6. Oracle - Biosphere 2
If for some reason you have never had the opportunity to visit this biome experiment and research facility, a curiosity of the history behind its creation and how the facilities operate should be enough to visit.
Oracle, the town Biosphere 2 resides in, has a population of just over 3,200 people, is also home to Oracle State Park and is the starting location of the annual Tucson marathon.
7. Sahuarita - Titan Missile Museum
This old missile site was built at the height of the Cold War and operated for approximately 20 years until 1982. In 1994, it was designated a historic landmark and is the only Titan II silo still in existence.
8. Snowflake - Snowflake Arizona Temple
Snowflake was founded by Mormon settlers in 1878 and remains a small town with a population of 5,500. It’s major attraction is the Snowflake Arizona Temple, which brings in around 35,000 people annually.
9. Supai - Havasu Falls
Perhaps the most remote town in the state, Supai is the capital of the Havasupai Indian Reservation and is located in the Grand Canyon.

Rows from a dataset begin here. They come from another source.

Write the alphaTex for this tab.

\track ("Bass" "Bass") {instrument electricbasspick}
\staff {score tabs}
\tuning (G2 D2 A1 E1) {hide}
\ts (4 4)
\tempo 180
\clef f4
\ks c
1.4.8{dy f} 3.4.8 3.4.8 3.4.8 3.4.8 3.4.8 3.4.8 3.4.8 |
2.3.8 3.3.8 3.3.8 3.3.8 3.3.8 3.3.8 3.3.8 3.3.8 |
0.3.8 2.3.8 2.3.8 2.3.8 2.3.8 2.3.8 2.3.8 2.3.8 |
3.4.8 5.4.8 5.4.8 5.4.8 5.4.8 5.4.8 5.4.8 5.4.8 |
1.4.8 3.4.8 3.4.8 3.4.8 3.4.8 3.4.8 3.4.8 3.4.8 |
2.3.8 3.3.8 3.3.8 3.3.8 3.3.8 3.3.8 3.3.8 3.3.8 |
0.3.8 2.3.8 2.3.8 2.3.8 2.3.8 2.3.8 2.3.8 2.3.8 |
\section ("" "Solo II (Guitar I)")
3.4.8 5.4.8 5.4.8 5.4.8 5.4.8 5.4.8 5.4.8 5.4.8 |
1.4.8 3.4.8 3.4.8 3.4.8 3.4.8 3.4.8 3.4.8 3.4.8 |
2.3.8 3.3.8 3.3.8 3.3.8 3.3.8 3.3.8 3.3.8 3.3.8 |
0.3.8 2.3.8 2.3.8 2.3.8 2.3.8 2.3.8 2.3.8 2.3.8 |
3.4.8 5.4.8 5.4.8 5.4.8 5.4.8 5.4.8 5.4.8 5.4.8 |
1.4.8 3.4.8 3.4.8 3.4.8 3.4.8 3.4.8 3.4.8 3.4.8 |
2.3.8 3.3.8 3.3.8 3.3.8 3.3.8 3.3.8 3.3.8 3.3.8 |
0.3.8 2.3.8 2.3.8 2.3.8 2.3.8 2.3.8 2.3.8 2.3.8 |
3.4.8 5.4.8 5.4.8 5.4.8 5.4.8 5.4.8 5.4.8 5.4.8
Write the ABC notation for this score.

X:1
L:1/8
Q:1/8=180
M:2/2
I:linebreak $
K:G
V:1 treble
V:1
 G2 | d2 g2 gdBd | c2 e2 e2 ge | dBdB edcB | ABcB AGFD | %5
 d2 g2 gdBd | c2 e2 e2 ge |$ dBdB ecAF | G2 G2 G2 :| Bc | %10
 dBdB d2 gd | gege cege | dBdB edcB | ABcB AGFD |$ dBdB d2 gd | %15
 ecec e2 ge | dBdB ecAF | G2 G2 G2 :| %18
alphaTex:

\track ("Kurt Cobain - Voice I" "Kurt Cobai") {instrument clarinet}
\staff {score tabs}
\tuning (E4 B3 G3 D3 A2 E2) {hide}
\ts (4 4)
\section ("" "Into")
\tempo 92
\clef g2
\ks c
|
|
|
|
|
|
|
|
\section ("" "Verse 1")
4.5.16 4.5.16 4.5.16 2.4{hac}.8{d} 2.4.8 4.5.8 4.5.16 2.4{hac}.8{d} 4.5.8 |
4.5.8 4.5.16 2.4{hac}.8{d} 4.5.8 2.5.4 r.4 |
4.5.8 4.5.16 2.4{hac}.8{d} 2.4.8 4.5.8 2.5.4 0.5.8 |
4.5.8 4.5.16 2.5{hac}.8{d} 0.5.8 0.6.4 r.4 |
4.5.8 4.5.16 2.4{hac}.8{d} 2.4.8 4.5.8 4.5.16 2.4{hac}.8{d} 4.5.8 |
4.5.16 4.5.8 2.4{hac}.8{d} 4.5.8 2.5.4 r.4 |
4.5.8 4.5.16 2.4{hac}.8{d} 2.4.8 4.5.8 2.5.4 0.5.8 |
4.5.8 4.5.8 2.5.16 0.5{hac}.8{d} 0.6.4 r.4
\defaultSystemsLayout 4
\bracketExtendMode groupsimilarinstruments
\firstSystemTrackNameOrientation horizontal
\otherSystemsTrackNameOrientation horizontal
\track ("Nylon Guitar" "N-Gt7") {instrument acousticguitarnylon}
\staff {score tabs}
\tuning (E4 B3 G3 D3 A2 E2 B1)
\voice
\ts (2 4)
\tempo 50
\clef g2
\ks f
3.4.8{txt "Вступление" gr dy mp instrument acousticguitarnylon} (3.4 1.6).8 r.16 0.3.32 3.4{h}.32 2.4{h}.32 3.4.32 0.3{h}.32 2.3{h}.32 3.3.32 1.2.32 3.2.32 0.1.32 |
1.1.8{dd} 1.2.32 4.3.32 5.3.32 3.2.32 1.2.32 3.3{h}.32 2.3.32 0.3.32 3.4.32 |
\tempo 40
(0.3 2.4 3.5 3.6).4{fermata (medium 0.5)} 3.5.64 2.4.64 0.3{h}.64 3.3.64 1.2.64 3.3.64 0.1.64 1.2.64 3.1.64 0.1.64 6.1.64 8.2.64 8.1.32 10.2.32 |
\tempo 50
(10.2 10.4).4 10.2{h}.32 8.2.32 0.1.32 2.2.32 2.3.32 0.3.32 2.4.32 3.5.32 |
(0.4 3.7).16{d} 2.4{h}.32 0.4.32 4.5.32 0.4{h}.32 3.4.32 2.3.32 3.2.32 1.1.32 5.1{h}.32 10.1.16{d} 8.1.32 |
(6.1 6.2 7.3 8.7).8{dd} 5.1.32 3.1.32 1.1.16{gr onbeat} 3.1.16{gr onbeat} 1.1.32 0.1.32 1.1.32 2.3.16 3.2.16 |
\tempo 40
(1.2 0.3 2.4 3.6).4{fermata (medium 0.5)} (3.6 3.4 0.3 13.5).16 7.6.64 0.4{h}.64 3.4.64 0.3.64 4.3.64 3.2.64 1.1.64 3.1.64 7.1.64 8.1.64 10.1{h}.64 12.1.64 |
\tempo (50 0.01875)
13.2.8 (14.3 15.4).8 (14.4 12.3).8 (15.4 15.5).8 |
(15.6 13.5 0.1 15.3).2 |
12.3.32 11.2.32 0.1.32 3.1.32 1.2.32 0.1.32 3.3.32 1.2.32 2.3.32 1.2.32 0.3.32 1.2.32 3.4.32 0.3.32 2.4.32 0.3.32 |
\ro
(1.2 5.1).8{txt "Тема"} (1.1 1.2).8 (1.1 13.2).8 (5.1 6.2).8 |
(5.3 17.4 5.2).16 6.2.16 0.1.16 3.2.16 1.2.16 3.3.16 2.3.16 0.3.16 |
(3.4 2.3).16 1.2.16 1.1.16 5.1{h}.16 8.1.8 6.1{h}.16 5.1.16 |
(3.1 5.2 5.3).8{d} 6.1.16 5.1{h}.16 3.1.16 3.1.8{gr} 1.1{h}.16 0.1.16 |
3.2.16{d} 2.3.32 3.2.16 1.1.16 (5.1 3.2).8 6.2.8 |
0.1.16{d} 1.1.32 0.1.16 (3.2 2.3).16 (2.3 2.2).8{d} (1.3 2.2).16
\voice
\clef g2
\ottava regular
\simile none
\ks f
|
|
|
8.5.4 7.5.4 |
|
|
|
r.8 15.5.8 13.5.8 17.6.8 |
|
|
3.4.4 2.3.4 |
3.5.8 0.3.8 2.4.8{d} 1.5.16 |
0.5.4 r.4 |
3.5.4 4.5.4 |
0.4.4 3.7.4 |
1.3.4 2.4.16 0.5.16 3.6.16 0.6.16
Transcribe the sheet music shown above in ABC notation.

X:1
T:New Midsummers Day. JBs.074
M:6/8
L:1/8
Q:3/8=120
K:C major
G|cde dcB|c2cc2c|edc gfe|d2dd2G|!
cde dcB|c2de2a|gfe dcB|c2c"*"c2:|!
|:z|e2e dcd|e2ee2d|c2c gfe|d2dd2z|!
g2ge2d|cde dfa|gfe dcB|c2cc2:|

Located just 1.25 miles outside of the little town is Havasu Falls, the beautiful waterfall and pool that often graces the covers of magazines and calendars.
10. Superior - Boyce Thompson Arboretum
The oldest botanical garden in Arizona, the Boyce Thompson Arboretum sits just outside the small town of Superior, which has a population of 2,837. The garden brings in more than 75,000 people each year.
11. Tombstone - Allen Street
The town too tough to die is small but has continued life into yet another century. The town itself can be considered an attraction but the main stop here is the historic district on Allen Street, which brings in thousands of Old West seeking tourists.
12. Williams - Grand Canyon Railway
The Grand Canyon Railway starts its journey in Williams, which has a population of 3,000 but sees hordes of tourists each year as they make their trek to the Grand Canyon or across Route 66.
13. Winslow - Meteor Crater
Another Route 66 town that is managing to stay afloat, Winslow sits near Meteor Crater, which is considered the best preserved crater in the world and brings a large number of tourists to the area.
Other attractions in the area include Standin’ on the Corner Park, Homolovi Ruins, and the Little Painted Desert.